Speak Up Against Cancer: Caroline’s story
As part of Breast Cancer Awareness Month, Albion in the Community’s (AITC) Speak Up Against Cancer team has been talking to some people from Brighton and Hove who have experienced breast cancer to share their stories.
Caroline, from Hove, regularly checked her breasts in the bath or shower after following advice given to her by a friend who is a nurse. It is just as well she did.
She explained: “While in the bath, I felt what seemed like a small lump in my left breast. It didn’t hurt and there wasn’t any skin puckering.

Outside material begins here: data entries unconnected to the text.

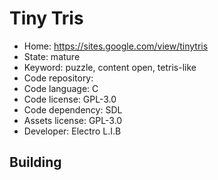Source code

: # Tiny Tris

- Home: https://sites.google.com/view/tinytris
- State: mature
- Keyword: puzzle, content open, tetris-like
- Code repository: 
- Code language: C
- Code license: GPL-3.0
- Code dependency: SDL
- Assets license: GPL-3.0
- Developer: Electro L.I.B

## Building
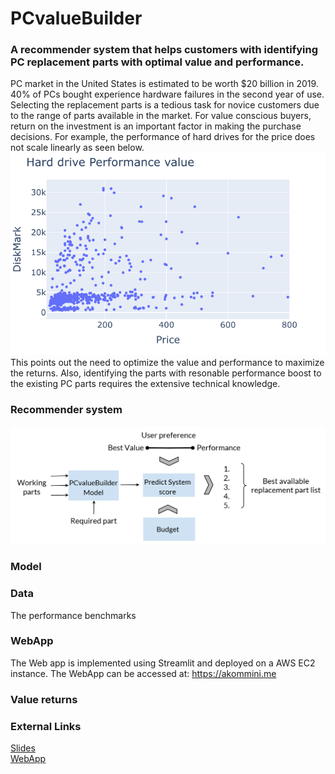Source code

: # PCvalueBuilder
### A recommender system that helps customers with identifying PC replacement parts with optimal value and performance.
PC market in the United States is estimated to be worth $20 billion in 2019. 40% of PCs bought experience hardware failures in the second year of use. Selecting the  replacement parts is a tedious task for novice customers due to the range of parts available in the market. For value conscious buyers, return on the investment is an important factor in making the purchase decisions. For example, the performance of hard drives for the price does not scale linearly as seen below.
![HarddriveValue](/src/EDA/HDD_perf_price_fin.png)
This points out the need to optimize the value and performance to maximize the returns. Also, identifying the parts with resonable performance boost to the existing PC parts requires the extensive technical knowledge.

### Recommender system

![ModelArch](/src/EDA/Architecture.png)

### Model

### Data
The performance benchmarks


### WebApp
The Web app is implemented using Streamlit and deployed on a AWS EC2 instance. The WebApp can be accessed at: https://akommini.me

### Value returns

### External Links
[Slides](https://docs.google.com/presentation/d/1LHpEzARqDha4KzdbR8knts1USW-q8ZNy6Wm3gi-RkPI/edit?usp=sharing)<br/>
[WebApp](https://akommini.me)
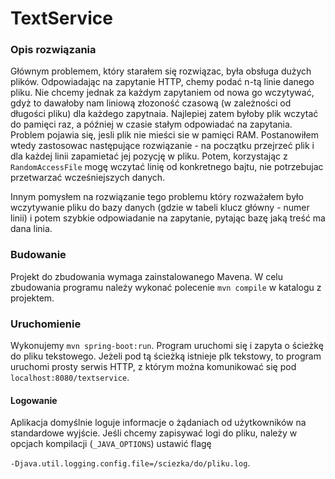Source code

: # TextService

### Opis rozwiązania

Głównym problemem, który starałem się rozwiązac, była obsługa dużych plików. Odpowiadając 
na zapytanie HTTP, chemy podać n-tą linie danego pliku. Nie chcemy jednak za każdym zapytaniem
od nowa go wczytywać, gdyż to dawałoby nam liniową złozoność czasową (w zależności od długości pliku)
dla każdego zapytnaia. Najlepiej zatem byłoby plik wczytać do pamięci raz, a później w czasie
stałym odpowiadać na zapytania. Problem pojawia się, jesli plik nie mieści sie w pamięci RAM.
Postanowiłem wtedy zastosowac następujące rozwiązanie - na początku przejrzeć plik i dla każdej
linii zapamietać jej pozycję w pliku. Potem, korzystając z `RandomAccessFile` mogę wczytać linię 
od konkretnego bajtu, nie potrzebujac przetwarzać wcześniejszych danych.

Innym pomysłem na rozwiązanie tego problemu który rozważałem było wczytywanie pliku do bazy danych
(gdzie w tabeli klucz główny - numer linii) i potem szybkie odpowiadanie na zapytanie, 
pytając bazę jaką treść ma dana linia.

### Budowanie
Projekt do zbudowania wymaga zainstalowanego Mavena. 
W celu zbudowania programu należy wykonać polecenie `mvn compile` w katalogu z projektem.

### Uruchomienie
Wykonujemy `mvn spring-boot:run`. Program uruchomi się i zapyta o ścieżkę do pliku tekstowego. 
Jeżeli pod tą ścieżką istnieje plk tekstowy, to program uruchomi prosty serwis HTTP,
z którym można komunikować się pod `localhost:8080/textservice`.
#### Logowanie
Aplikacja domyślnie loguje informacje o żądaniach od użytkowników na standardowe wyjście.
Jeśli chcemy zapisywać logi do pliku, należy w opcjach kompilacji (`_JAVA_OPTIONS`) ustawić 
flagę

`-Djava.util.logging.config.file=/sciezka/do/pliku.log`.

I’d always had lumpy breasts, so I wasn’t too worried.
“I saw my GP, who sent me for a mammogram. Within a fortnight I was at the breast clinic. The staff were great and made me feel very at ease. The mammogram wasn’t painful, just a bit uncomfortable. While there I had an ultrasound and a biopsy.
“The following Friday I went back to the breast clinic with a friend and was told I had cancer cells in my left breast. It was like being hit by a truck. I was in total shock. The doctor was wonderful and the breast care nurse was so amazingly kind, reassuring me that it was all going to be ok.”

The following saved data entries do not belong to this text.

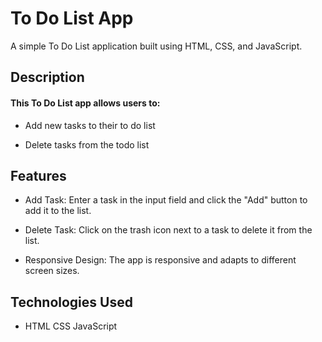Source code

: # To Do List App
A simple To Do List application built using HTML, CSS, and JavaScript.

## Description
#### This To Do List app allows users to:

- Add new tasks to their to do list

- Delete tasks from the todo list
## Features
- Add Task: Enter a task in the input field and click the "Add" button to add it to the list.

- Delete Task: Click on the trash icon next to a task to delete it from the list.

- Responsive Design: The app is responsive and adapts to different screen sizes.

## Technologies Used
- HTML CSS JavaScript 
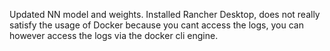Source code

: Updated NN model and weights. Installed Rancher Desktop, does not really satisfy the usage of Docker because you cant access the logs, you can however access the logs via the docker cli engine.
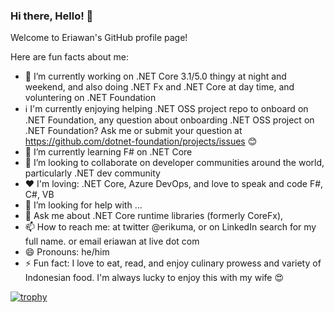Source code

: ### Hi there, Hello! 👋

<!--
**eriawan/eriawan** is a ✨ _special_ ✨ repository because its `README.md` (this file) appears on your GitHub profile.

Here are some ideas to get you started:

- 🔭 I’m currently working on ...
- 🌱 I’m currently learning ...
- 👯 I’m looking to collaborate on ...
- 🤔 I’m looking for help with ...
- 💬 Ask me about ...
- 📫 How to reach me: ...
- 😄 Pronouns: ...
- ⚡ Fun fact: ...
-->

Welcome to Eriawan's GitHub profile page!

Here are fun facts about me:
- 🔭 I’m currently working on .NET Core 3.1/5.0 thingy at night and weekend, and also doing .NET Fx and .NET Core at day time, and voluntering on .NET Foundation
- ℹ I'm currently enjoying helping .NET OSS project repo to onboard on .NET Foundation, any question about onboarding .NET OSS project on .NET Foundation? Ask me or submit your question at https://github.com/dotnet-foundation/projects/issues 😊
- 🌱 I’m currently learning F# on .NET Core
- 👯 I’m looking to collaborate on developer communities around the world, particularly .NET dev community
- ❤ I'm loving: .NET Core, Azure DevOps, and love to speak and code F#, C#, VB
- 🤔 I’m looking for help with ...
- 💬 Ask me about .NET Core runtime libraries (formerly CoreFx), 
- 📫 How to reach me: at twitter @erikuma, or on LinkedIn search for my full name. or email eriawan at live dot com
- 😄 Pronouns: he/him
- ⚡ Fun fact: I love to eat, read, and enjoy culinary prowess and variety of Indonesian food. I'm always lucky to enjoy this with my wife 😍

[![trophy](https://github-profile-trophy.vercel.app/?username=eriawan)](https://github.com/ryo-ma/github-profile-trophy)
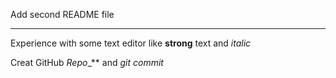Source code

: Add second README file 

***

Experience with some text editor like **strong** text and _italic_

Creat GitHub _Repo__** and _git commit_



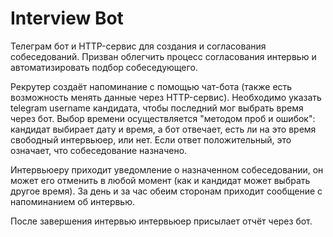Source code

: # Interview Bot

Телеграм бот и HTTP-сервис для создания и согласования собеседований.
Призван облегчить процесс согласования интервью и автоматизировать
подбор собеседующего.

Рекрутер создаёт напоминание с помощью чат-бота (также
есть возможность менять данные через HTTP-сервис). Необходимо указать
telegram username кандидата, чтобы последний мог выбрать время через
бот. Выбор времени осуществляется "методом проб и ошибок": кандидат
выбирает дату и время, а бот отвечает, есть ли на это время свободный
интервьюер, или нет. Если ответ положительный, это означает, что собеседование
назначено.

Интервьюеру приходит уведомление о назначенном собеседовании, он может
его отменить в любой момент (как и кандидат может выбрать другое время).
За день и за час обеим сторонам приходит сообщение с напоминанием об
интервью.

После завершения интервью интервьюер присылает отчёт через бот.
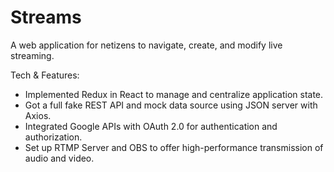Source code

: # Streams

A web application for netizens to navigate, create, and modify live streaming.

Tech & Features:
- Implemented Redux in React to manage and centralize application state.
- Got a full fake REST API and mock data source using JSON server with Axios.
- Integrated Google APIs with OAuth 2.0 for authentication and authorization.
- Set up RTMP Server and OBS to offer high-performance transmission of audio and video.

Having told her friends and family, Caroline had a series of appointments, starting with an MRI, to see exactly where the cancer was. She was supported by the breast clinic throughout. She then saw a surgeon who explained her treatment plan.
A fitness professional, Caroline was keen to keep active – for the mental wellbeing as much as the physical benefits. She said: “With my head in a constant fuzz, running helped me massively to cope with everything. I knew the importance of exercise for the mind, and once I’d been for a run it helped me cope with the day.”
Further investigation found that, thankfully, Caroline’s cancer hadn’t spread throughout her body. Her surgeon did, however, find two small cancerous lumps in her breast. They recommended surgery and Caroline opted for a double mastectomy. She recovered well and subsequent tests resulted in her receiving the welcome news that she would not require either radiotherapy or chemotherapy.
“I was all clear,” Caroline continued, “but I need to take medication for up to five years and this has some side effects, including fatigue, achy joints and dehydration.
“I was desperate to get back to exercise at my full capacity, but had to adapt my activity to where it was making me feel good and not totally wearing me out.
“I cycle everywhere, I’m back in the gym lifting weights and I’ve taken up Pilates. In fact, I’m aiming to become a Pilates instructor.”
The importance of staying active during and after treatment is something AITC’s health team is quick to recommend. Angie Steel works on the charity’s Brighter Outlook physical activity project which provides free support to people who have, or have had, cancer.
She said: “Finding the right level of exercise during or after cancer is important and our coaches work with clients on a one to one level to achieve this.
“Research shows that being physically active during and after a cancer diagnosis is safe in most cases and can be beneficial. It can help to offset some of the side effects of treatment, including fatigue and weight gain. It can also help mentally by giving people back a sense of control.”
Emerging evidence shows that achieving sufficient activity levels can reduce the risk of dying from breast, bowel or prostate cancer – and also reduce the risk of recurrence for breast and bowel cancer.
Caroline, who continues to make great progress, added: “All I can say is make sure you check your breasts, and if you have any doubts at all, go to your GP!
“Always take someone with you to your appointments, try and lead as normal a life as possible and exercise helps massively dealing with it all.”